ESTRATTO FORNITO:
----
Come ho scritto, tra le Strutture di contenimento approntate figurava il Campo di Ferramonti di Tarsia che entrò in attività il 20 Giugno del 1940, ovvero appena dieci giorni dopo l’entrata in guerra dell’Italia. Ferramonti fu il principale Campo di Internamento per ebrei stranieri aperto all’epoca in Italia. Era stato allestito, in fretta, nel corso del Mese di Maggio. In Settembre, con l’arrivo di 302 persone deportate da Bengasi, il Campo raggiunse il numero di 700 prigionieri (diversi dei quali erano donne e bambini). il Campo di Ferramonti è stato uno dei più grandi Campi di Internamento tra quelli aperti dal regime nell’Italia fascista. Si estendeva su di un’area di 16 ettari ed era composto da 92 baracche di varia dimensione, molte delle quali con la classica forma ad “U” e fornite di cucina, latrine e lavabi comuni.
Nel Novembre 1941, furono condotti a Ferramonti anche prigionieri non ebrei (soprattutto jugoslavi, greci e albanesi). Accanto al predominante gruppo di ebrei stranieri, che non scese mai sotto il 75% del totale dei reclusi, a Ferramonti arrivarono anche dei gruppi di persone di religione non ebraica, ma di nazionalità dichiarate nemiche dell’Italia, alcune delle quali professavano la religione cattolica. Tra gli internati di Ferramonti si troverà anche un gruppo di cittadini cinesi (settanta uomini, commercianti ambulanti nelle città del Nord o marinai su navi italiane) che allestirono all’interno del Campo una lavanderia. Anche se gli ebrei non detenevano più l’esclusiva della presenza nel Campo, la presenza ebraica rimase sempre preponderante e, nell’Agosto del 1943, toccò il proprio culmine, con 2.016 prigionieri. presenti. Il 14 Settembre 1943, il Campo di Ferramonti di Tarsia venne liberato dalle avanguardie dell’Esercito britannico.
----
ELENCO DATI:
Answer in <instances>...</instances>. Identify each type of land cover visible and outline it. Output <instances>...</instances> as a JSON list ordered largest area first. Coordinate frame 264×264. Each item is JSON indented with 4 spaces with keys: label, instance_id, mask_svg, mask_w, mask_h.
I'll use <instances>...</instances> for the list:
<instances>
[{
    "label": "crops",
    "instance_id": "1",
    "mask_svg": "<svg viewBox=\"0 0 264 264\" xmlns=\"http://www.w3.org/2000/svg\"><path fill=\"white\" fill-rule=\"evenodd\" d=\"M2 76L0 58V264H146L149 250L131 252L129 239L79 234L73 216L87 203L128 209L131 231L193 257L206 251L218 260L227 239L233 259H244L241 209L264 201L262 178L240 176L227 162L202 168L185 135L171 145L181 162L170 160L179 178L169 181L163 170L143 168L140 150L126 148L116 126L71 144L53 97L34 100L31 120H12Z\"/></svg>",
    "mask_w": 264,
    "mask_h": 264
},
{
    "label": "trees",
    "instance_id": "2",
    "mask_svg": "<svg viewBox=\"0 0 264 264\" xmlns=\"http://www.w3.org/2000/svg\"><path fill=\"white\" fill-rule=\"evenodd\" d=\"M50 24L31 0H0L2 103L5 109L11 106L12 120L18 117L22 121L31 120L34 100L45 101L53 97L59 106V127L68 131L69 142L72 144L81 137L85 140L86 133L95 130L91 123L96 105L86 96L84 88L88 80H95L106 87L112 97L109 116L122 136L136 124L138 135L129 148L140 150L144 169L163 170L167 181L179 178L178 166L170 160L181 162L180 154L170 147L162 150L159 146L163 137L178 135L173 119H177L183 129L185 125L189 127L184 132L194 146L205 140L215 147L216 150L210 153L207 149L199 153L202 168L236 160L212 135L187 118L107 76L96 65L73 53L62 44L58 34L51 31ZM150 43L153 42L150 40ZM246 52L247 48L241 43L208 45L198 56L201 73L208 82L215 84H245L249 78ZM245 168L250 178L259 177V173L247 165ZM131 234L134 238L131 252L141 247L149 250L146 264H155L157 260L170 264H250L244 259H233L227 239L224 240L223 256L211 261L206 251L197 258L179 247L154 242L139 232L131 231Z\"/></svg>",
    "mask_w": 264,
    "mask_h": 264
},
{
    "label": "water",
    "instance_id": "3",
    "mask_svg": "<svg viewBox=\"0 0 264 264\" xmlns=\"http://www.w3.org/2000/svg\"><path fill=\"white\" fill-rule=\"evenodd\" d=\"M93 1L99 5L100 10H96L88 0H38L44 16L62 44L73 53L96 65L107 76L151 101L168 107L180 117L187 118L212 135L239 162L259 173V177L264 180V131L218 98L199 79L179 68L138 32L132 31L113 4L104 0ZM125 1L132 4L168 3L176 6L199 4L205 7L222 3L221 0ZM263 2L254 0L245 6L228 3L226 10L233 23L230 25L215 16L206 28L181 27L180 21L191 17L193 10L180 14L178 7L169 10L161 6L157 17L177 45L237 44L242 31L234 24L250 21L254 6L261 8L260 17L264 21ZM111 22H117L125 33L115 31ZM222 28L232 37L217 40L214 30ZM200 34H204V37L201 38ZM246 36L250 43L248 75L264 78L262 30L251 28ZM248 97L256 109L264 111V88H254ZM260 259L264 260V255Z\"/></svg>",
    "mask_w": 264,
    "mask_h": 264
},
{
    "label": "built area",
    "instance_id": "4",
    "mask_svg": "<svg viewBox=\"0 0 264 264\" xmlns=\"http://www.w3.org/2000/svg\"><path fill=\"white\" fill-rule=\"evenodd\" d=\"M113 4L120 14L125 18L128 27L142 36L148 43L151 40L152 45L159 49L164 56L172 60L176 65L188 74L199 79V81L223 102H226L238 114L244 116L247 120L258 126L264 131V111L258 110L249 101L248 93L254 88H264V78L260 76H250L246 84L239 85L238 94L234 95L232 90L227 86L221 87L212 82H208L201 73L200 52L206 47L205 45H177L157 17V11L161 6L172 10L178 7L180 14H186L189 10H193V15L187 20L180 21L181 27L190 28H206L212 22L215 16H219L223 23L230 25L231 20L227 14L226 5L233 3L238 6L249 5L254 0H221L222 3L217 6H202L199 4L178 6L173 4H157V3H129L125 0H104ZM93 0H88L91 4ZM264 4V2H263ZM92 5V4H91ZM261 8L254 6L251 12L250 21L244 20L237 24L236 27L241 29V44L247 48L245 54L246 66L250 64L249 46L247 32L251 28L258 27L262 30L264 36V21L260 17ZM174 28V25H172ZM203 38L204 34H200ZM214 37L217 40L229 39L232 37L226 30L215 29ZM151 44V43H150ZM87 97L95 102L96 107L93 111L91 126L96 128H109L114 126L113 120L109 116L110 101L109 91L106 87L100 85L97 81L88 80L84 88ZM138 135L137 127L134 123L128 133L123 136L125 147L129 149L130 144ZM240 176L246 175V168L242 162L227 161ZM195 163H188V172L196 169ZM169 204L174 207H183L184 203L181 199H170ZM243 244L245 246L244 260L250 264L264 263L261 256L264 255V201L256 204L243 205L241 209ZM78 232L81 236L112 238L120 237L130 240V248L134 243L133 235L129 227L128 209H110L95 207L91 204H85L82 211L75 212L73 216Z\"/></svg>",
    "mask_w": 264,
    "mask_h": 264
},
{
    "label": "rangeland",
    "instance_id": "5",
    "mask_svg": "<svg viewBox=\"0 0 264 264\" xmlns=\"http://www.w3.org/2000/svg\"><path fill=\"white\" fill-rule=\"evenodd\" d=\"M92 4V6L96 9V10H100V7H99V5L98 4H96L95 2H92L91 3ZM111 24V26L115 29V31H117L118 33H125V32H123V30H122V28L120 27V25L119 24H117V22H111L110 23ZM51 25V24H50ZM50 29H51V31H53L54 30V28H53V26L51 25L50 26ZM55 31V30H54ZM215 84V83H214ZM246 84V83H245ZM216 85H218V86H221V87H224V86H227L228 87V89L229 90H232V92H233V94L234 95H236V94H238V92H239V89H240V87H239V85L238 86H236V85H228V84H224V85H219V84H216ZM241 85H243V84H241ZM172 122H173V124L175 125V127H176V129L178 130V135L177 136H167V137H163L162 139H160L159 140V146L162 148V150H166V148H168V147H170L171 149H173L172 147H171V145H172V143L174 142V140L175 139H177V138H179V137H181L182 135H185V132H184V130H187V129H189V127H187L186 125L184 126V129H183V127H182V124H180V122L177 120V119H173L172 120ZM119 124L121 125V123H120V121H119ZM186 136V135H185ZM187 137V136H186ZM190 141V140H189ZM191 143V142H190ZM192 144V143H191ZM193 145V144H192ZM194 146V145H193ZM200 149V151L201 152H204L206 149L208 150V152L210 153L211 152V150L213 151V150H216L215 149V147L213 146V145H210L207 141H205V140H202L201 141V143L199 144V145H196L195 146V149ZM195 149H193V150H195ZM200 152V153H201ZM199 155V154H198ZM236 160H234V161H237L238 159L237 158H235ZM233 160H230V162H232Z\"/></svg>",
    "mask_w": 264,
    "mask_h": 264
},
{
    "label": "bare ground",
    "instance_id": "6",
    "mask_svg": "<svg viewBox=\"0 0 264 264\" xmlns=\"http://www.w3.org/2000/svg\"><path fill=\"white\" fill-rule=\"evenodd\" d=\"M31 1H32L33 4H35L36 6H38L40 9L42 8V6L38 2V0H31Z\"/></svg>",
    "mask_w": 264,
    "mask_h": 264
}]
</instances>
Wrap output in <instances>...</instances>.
----
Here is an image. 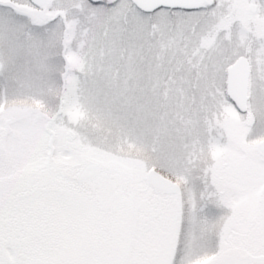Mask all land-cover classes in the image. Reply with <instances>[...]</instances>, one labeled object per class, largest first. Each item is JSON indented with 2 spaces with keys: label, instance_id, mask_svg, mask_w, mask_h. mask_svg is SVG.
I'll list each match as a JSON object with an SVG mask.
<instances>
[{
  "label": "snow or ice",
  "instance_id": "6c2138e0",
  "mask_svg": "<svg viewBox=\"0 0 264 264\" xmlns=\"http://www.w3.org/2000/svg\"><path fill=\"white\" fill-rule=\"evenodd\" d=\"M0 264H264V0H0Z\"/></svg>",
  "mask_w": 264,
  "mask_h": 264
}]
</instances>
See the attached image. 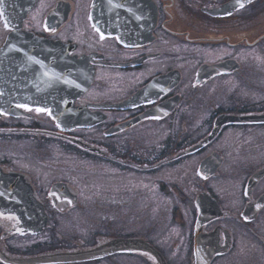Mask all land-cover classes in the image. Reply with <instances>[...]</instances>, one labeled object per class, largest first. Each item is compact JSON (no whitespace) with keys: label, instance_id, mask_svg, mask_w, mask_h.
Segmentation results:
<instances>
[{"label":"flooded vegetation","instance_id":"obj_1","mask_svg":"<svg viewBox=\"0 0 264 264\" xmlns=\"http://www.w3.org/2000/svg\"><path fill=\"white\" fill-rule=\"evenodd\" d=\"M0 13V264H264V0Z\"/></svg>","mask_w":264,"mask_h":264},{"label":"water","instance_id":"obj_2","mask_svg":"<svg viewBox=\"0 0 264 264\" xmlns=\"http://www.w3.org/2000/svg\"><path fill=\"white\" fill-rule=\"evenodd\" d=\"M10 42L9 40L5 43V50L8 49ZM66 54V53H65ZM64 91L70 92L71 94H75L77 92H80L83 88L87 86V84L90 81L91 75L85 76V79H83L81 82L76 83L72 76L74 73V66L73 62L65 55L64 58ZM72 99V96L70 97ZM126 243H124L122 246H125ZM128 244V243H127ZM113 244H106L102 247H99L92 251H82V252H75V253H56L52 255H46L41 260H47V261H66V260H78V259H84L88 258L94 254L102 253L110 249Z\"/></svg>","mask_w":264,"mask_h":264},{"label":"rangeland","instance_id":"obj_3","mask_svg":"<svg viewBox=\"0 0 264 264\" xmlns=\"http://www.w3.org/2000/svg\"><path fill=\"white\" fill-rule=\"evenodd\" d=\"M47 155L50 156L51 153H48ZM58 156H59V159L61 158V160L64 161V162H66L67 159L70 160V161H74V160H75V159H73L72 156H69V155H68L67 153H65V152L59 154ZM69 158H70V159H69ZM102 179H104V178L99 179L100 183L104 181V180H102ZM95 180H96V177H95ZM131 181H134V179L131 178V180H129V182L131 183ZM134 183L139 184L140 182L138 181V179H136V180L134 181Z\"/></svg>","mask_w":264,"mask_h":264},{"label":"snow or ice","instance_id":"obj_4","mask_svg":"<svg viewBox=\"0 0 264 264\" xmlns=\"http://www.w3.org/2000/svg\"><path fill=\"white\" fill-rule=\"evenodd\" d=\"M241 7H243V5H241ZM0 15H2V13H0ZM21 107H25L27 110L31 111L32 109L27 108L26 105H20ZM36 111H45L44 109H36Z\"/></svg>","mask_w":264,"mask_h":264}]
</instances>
----
DETTAGLI ESERCIZIO:
Ritrascrivi fedelmente un passo del testo sul Campo di Ferramonti: parti dalle parole "Come ho scritto, tra" e fermati dopo "e lavabi comuni.".

RISPOSTA CORRETTA:
Come ho scritto, tra le Strutture di contenimento approntate figurava il Campo di Ferramonti di Tarsia che entrò in attività il 20 Giugno del 1940, ovvero appena dieci giorni dopo l’entrata in guerra dell’Italia. Ferramonti fu il principale Campo di Internamento per ebrei stranieri aperto all’epoca in Italia. Era stato allestito, in fretta, nel corso del Mese di Maggio. In Settembre, con l’arrivo di 302 persone deportate da Bengasi, il Campo raggiunse il numero di 700 prigionieri (diversi dei quali erano donne e bambini). il Campo di Ferramonti è stato uno dei più grandi Campi di Internamento tra quelli aperti dal regime nell’Italia fascista. Si estendeva su di un’area di 16 ettari ed era composto da 92 baracche di varia dimensione, molte delle quali con la classica forma ad “U” e fornite di cucina, latrine e lavabi comuni.